Friday, March 11, 2011
a nice little surprise/virginia woolf touched my book
Libraries are truly one of life's quiet luxuries. As much as I complained about my local library taking back all my books, I always knew that WPL would do its best to get any book that I needed and it did get every book I asked for. It was all, of course, free and the staff there hardly complained when I kept some books after the due date. Those are tax dollars well spent.
Recently, I wanted to get Theodora Bosanquet's "Henry James at Work" because it seems to be unusual in actually describing a writer's process of writing-- like what typewriter he liked to dictate to, his drafting process etc-- which, in my limited experience, literary study is not very interested in as it doesn't see this information as particularly valuable. Possibly not valuable, but fascinating and fun? Yes.

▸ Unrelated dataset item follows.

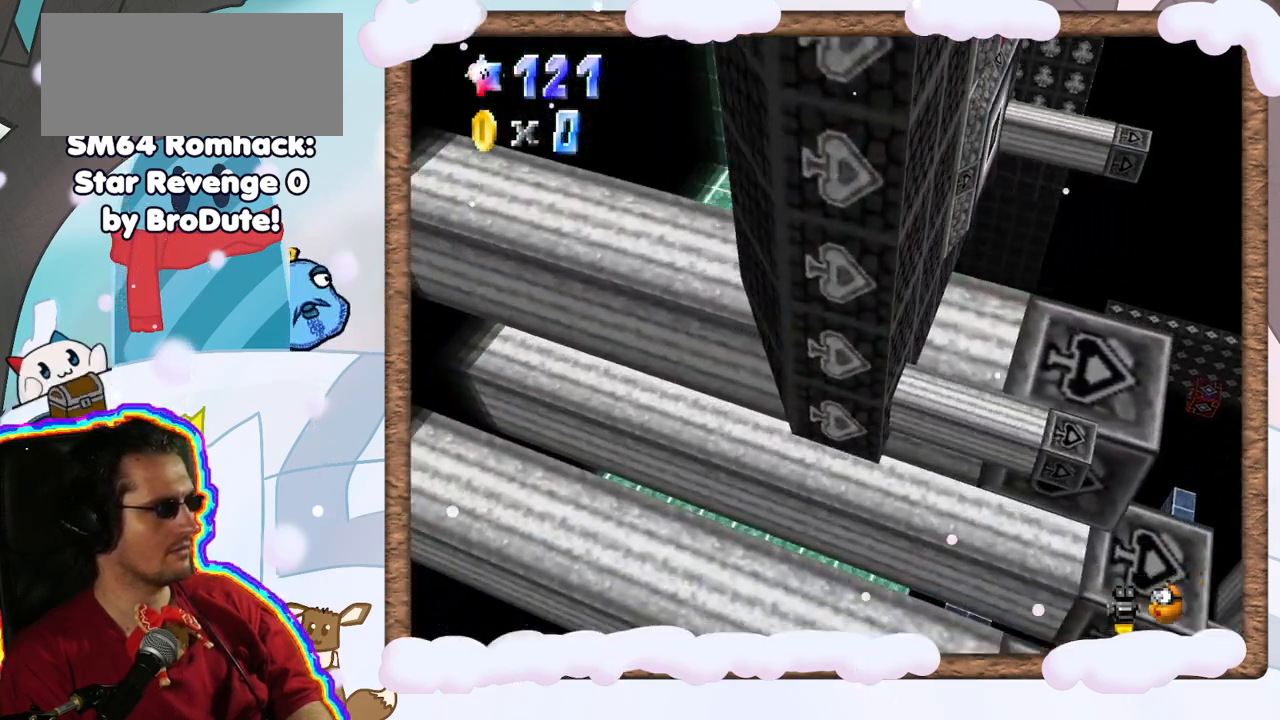
{"buttons": [], "left_stick": "center", "events": [[217, "left_stick", "down"], [317, "A", "down"], [383, "A", "up"], [417, "left_stick", "center"]]}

I expected to get this version from the library and so was surprised to find that some librarian in Minneapolis had dug up this odd looking little book from the minitex stash:
I know it is mutilated, but do they know what this is?
According to the University of Delaware, it is "the only book from any of the Hogarth series to be handprinted by the Woolfs."
My first reaction: coooool.
My second reaction: wondering whether anyone at the Hennepin County Library would notice if it never came back...Bad! Bad! I know. I'll be returning it natch because I don't have the deadened conscious to enjoy a stolen book, and someone else may get this little surprise in the future, but still. This post will have to do.
(This should give you some idea of the cultural void I live in where even a tiny literary artifact can keep me excited for days.)